For this fiscal year, the state's General Fund tab for Medicaid stands at $429.4 million, or almost an 18 percent jump over last year, according to the Legislature's budget office. For fiscal 2007, Medicaid managers are reckoning that another $90 million in General Fund money may be needed, Finch confirmed Tuesday. 

Even before it goes into effect, the new Medicare drug benefit is stirring similar financial unease, although members of Congress appear unlikely to address it. 
When approved by Congress two years ago, the new program ranked as the biggest expansion of government in four decades. And early this year, the Bush administration revealed that the 10-year price tag would come in at roughly $724 billion, or more than 75 percent higher than once anticipated. 

That disclosure led U.S. Sen. Jeff Sessions, R-Mobile, to propose capping expenses at the lower level, but "there were insufficient votes at the time to get that passed," he said Tuesday.
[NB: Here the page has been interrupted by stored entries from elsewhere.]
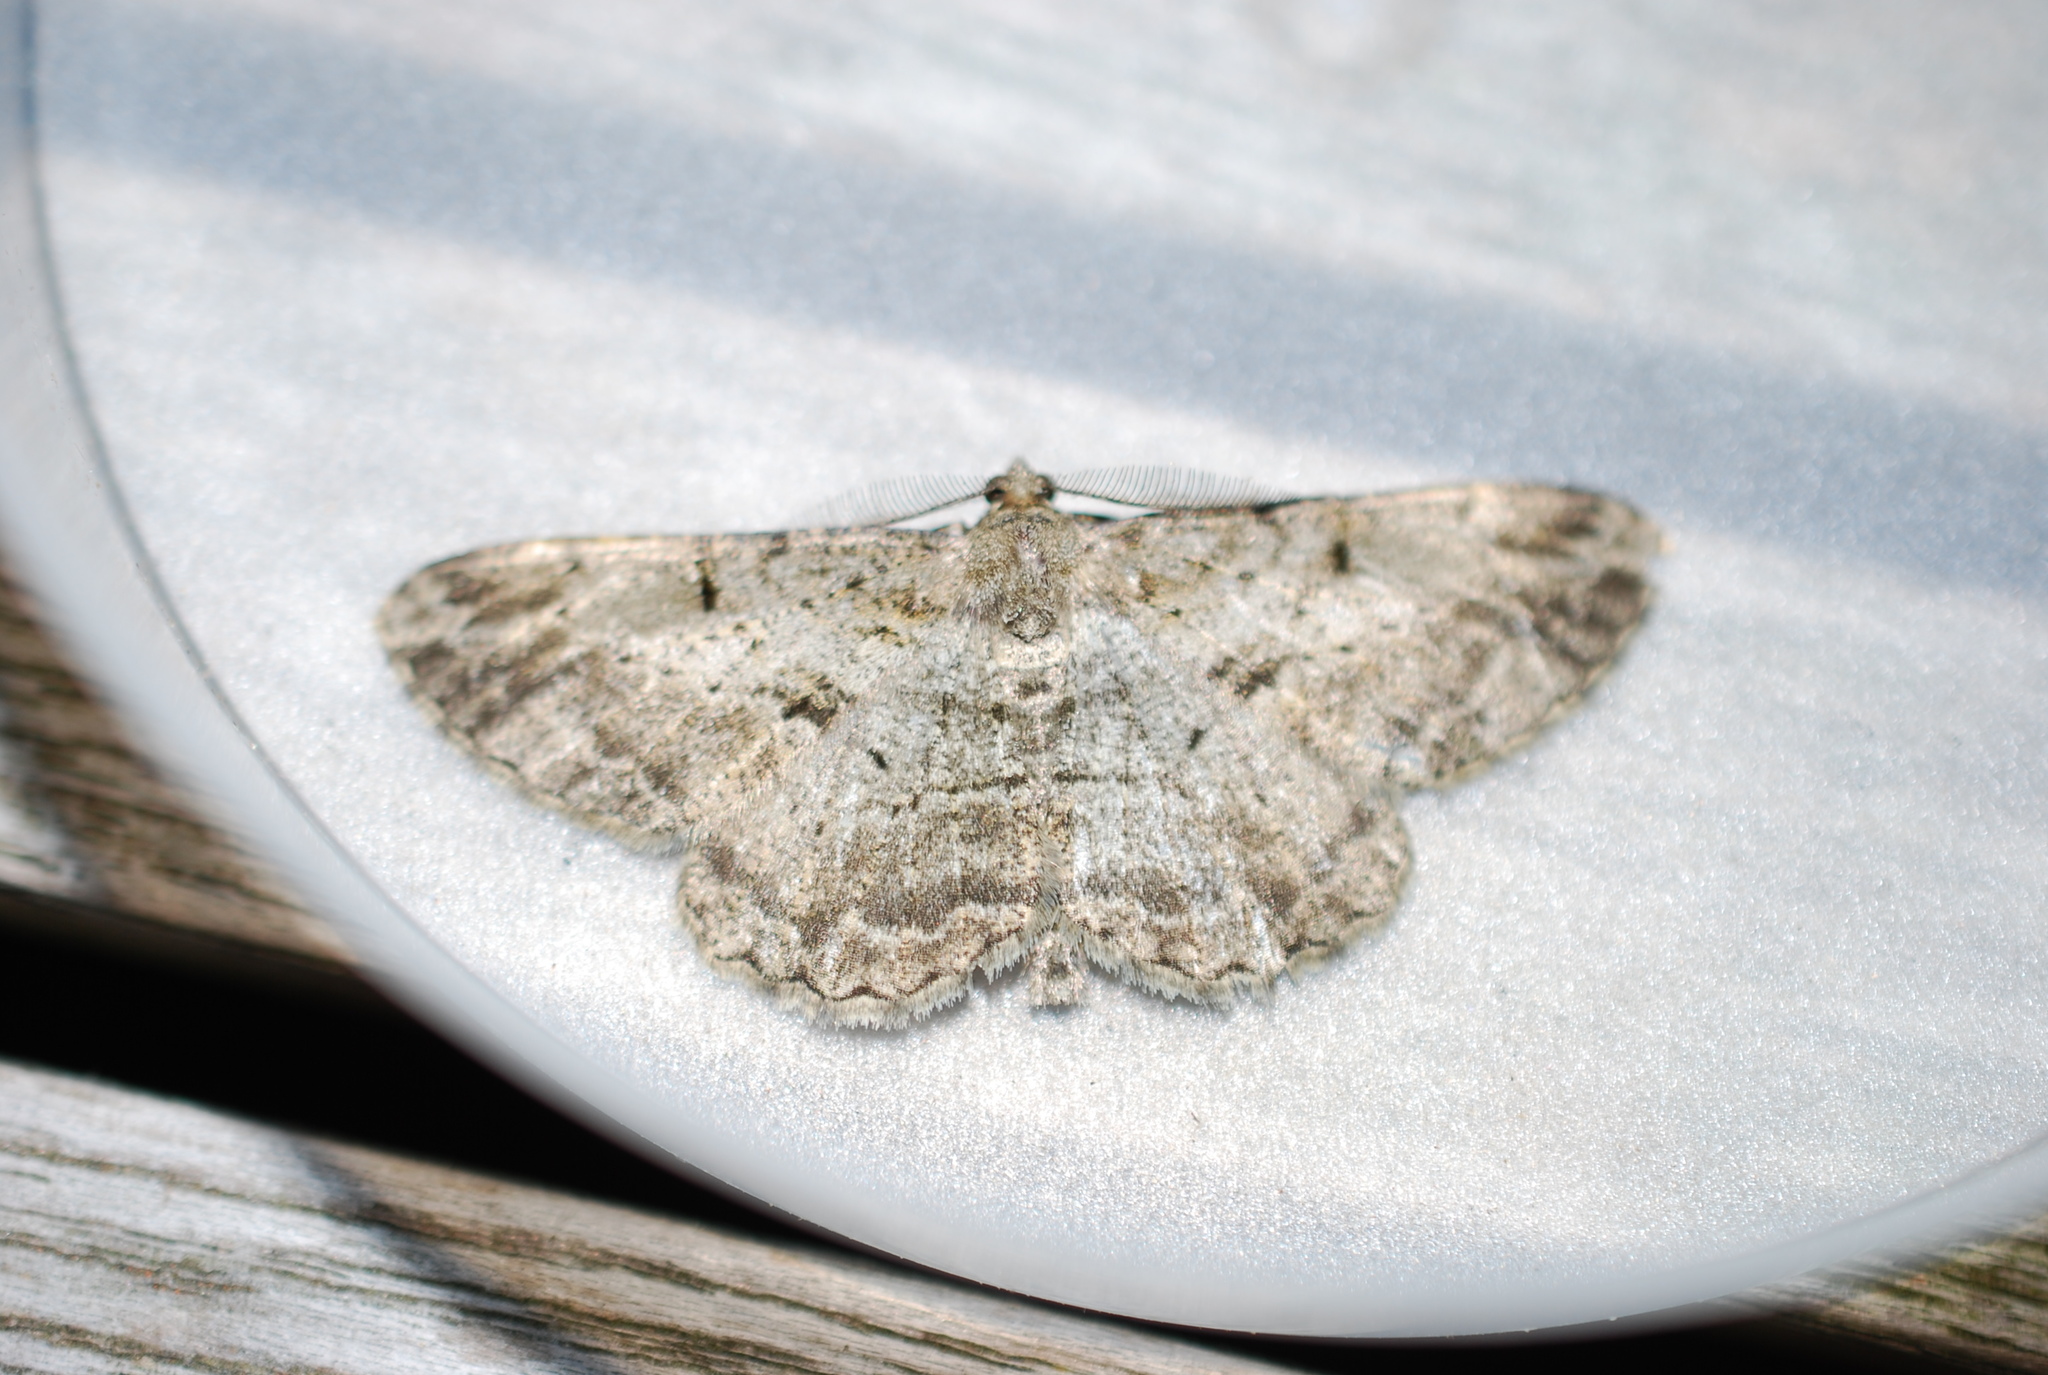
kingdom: Animalia
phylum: Arthropoda
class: Insecta
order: Lepidoptera
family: Geometridae
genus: Peribatodes
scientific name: Peribatodes rhomboidaria
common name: Willow beauty
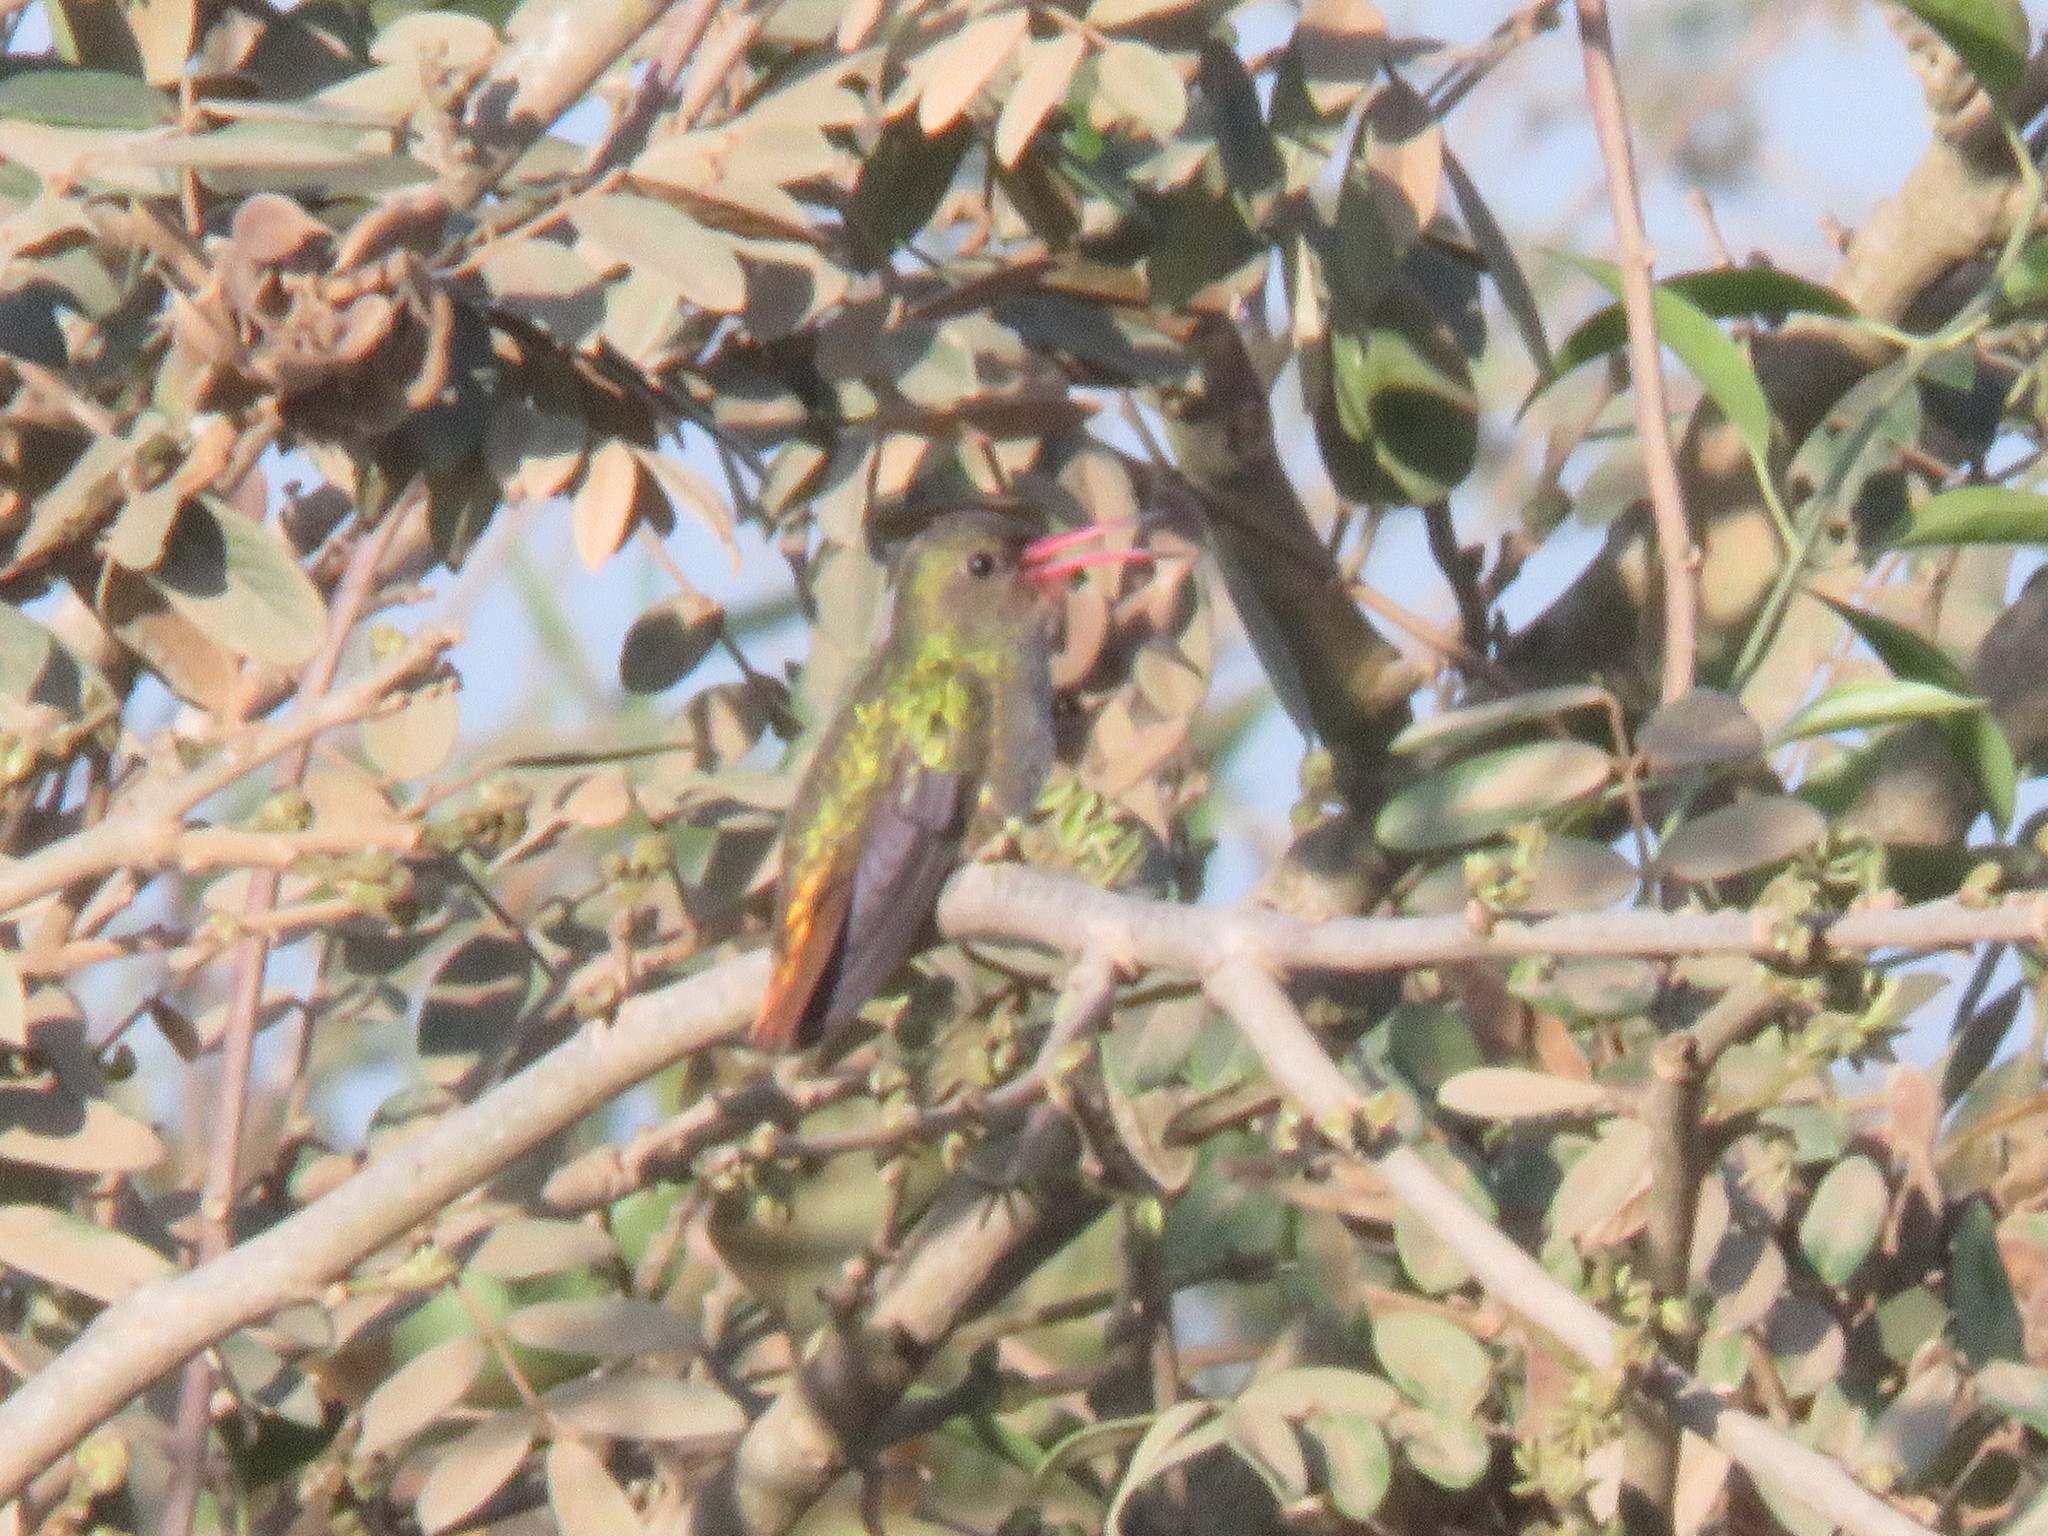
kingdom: Animalia
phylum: Chordata
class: Aves
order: Apodiformes
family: Trochilidae
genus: Hylocharis
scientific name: Hylocharis chrysura
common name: Gilded sapphire
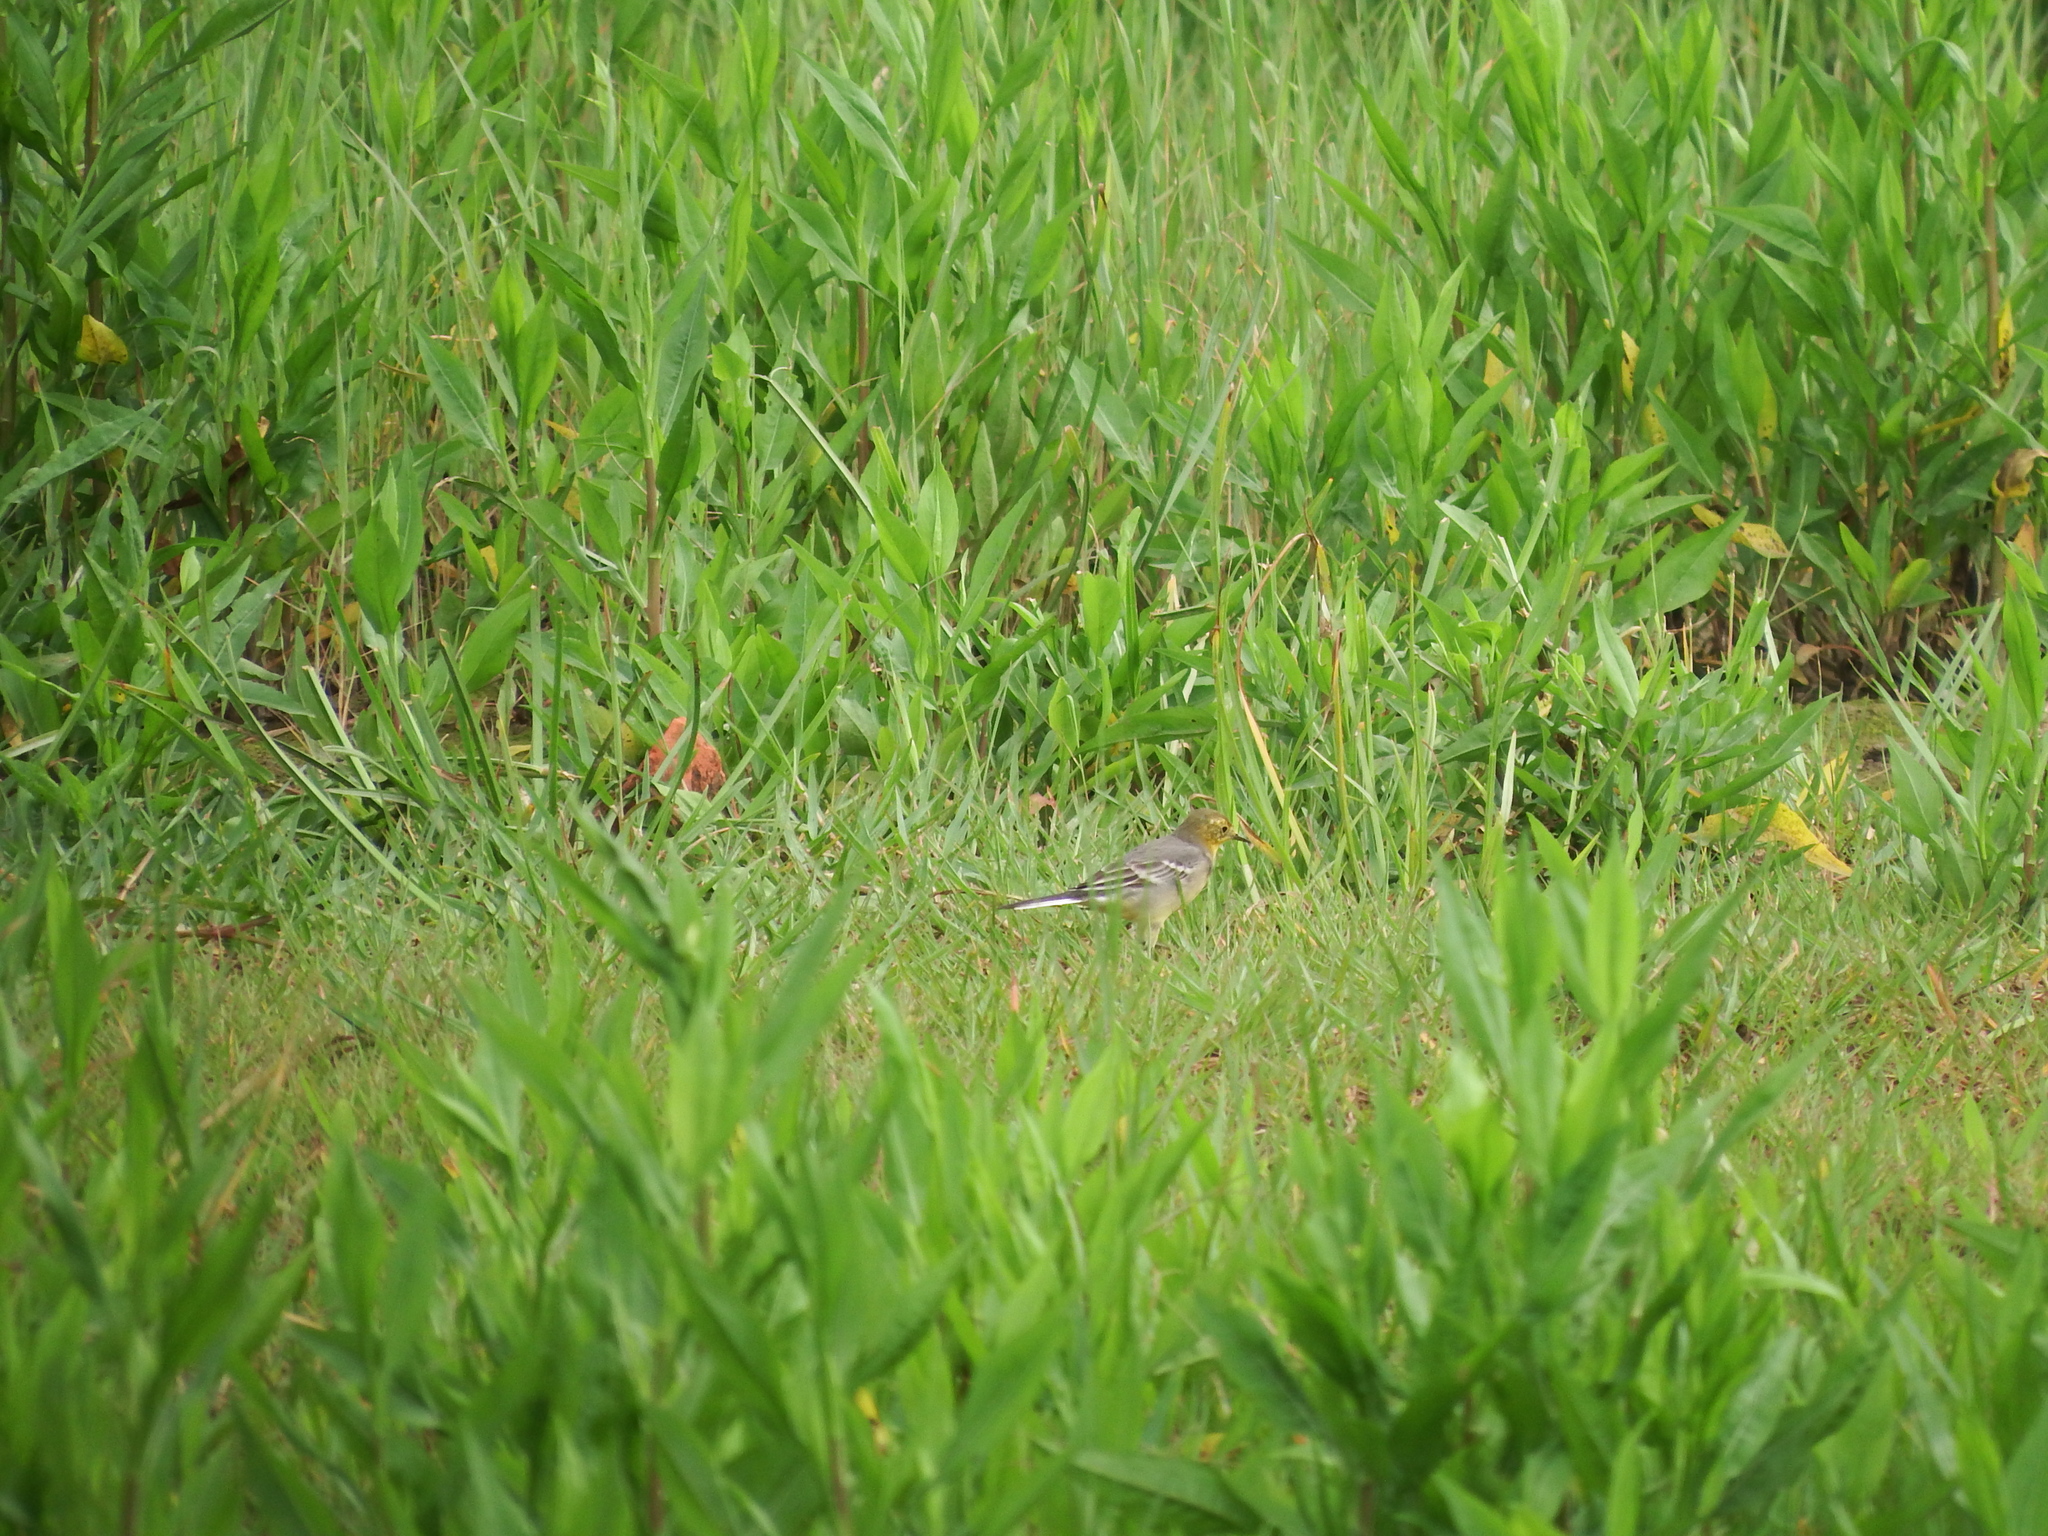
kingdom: Animalia
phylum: Chordata
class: Aves
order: Passeriformes
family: Motacillidae
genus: Motacilla
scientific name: Motacilla citreola
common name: Citrine wagtail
While open to the idea of delaying introduction of the new benefit as a way of paying for hurricane relief costs, Sessions said the administration is "totally opposed." 

Apart from the financial strain, some observers predict mass bafflement among dual eligibles who will have to trade in their Medicaid drug coverage for one of numerous Medicare options available in Alabama. 

"It's just going to be hell on wheels to help these people figure out what plan they need to be on," said Mary Weidler, a policy analyst for Alabama Arise, a Montgomery-based coalition that lobbies on behalf of low-income people. 
At the Baltimore-based federal Centers for Medicare & Medicaid Services, spokesman Peter Ashkenaz said dual eligibles will be "auto-enrolled" in a plan if they don't pick one on their own by year's end. Unlike other beneficiaries, Ashkenaz said, they will be able to change plans as often as once a month to ensure that they get the drugs they need.